- Born: 28 June 1966 (age 60) Chicago, Illinois, United States
- Education: Cornell University; Princeton University;
- Occupation: Architect
- Years active: 1990–present
- Partner: Karen McEvoy
- Practice: Bucholz | McEvoy Architects

= Merritt Bucholz =

American architect

Merritt Bucholz (born 28 June 1966) is an American architect who has set up practice in Ireland with his partner Karen McEvoy. He lectures frequently in various universities in Europe and America.

== Early life ==

Merritt Bucholz was born in Chicago.

== Education ==

He attended Cornell University (B.Arch 1993), and Princeton University (M.Arch 1995).

== Work ==

- Emilio Ambasz & Associates, 1990–92;
- Paris offices of James Stewart Polshek, Ricardo Bofill and Michel W Kagan, 1992–94;
- A&D Wejchert & Partners Architects 1995.

== Lecturing ==

- Head of the School of Design at the University of Limerick, 2021–present;
- Inaugural Professor of Architecture at the University of Limerick, 2005–present;
Formerly
- Visiting professor at Harvard University;
- Visiting lecturer at Princeton University, Cornell University, University College Dublin, and Dublin Institute of Technology;
- External examiner at Waterford Institute of Technology.
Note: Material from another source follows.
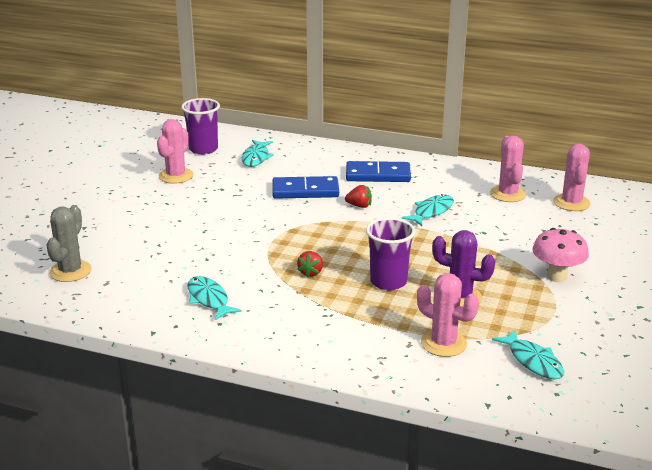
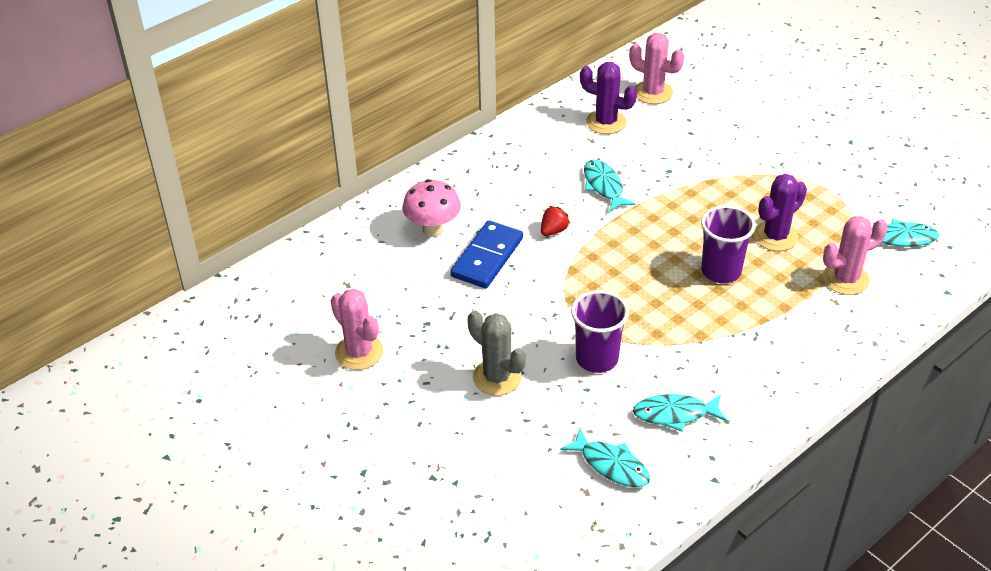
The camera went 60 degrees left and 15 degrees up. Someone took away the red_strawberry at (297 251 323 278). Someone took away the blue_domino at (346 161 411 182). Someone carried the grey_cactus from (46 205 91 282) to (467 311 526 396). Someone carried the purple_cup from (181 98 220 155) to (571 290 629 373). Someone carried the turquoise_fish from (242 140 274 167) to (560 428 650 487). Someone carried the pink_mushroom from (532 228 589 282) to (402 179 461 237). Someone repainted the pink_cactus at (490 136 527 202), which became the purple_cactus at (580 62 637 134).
== Bucholz | McEvoy Architects ==
Bucholz | McEvoy Architects were set up by Merritt and his partner Karen in Dublin (1996).

===Notable projects===
- Elm Park Urban Quarter, Dublin.
- Leinster House Pavilions, Dublin
- SAP Building, Galway
- Westmeath County Council Headquarters
- City Arts Tower, Dublin
- Westmeath County Council Civic Offices
- Cork Civic Offices
- Cherry Orchard Tower
- Environmental Research Institute, UCC
- Limerick County Council Headquarters
- SAP Building, Dublin
- Welcoming Pavilions, Government Buildings, Dublin
- Fingal County Hall
- Universite Paris VII
- Denis Diderot Biology Laboratory, Paris (competition)
- Exhibita Research Project
- Mueso del Prado Extension (competition)
- Smithfield Urban Space
- Hartstonge House, Limerick
- Lottum Work + Living, Berlin, Germany.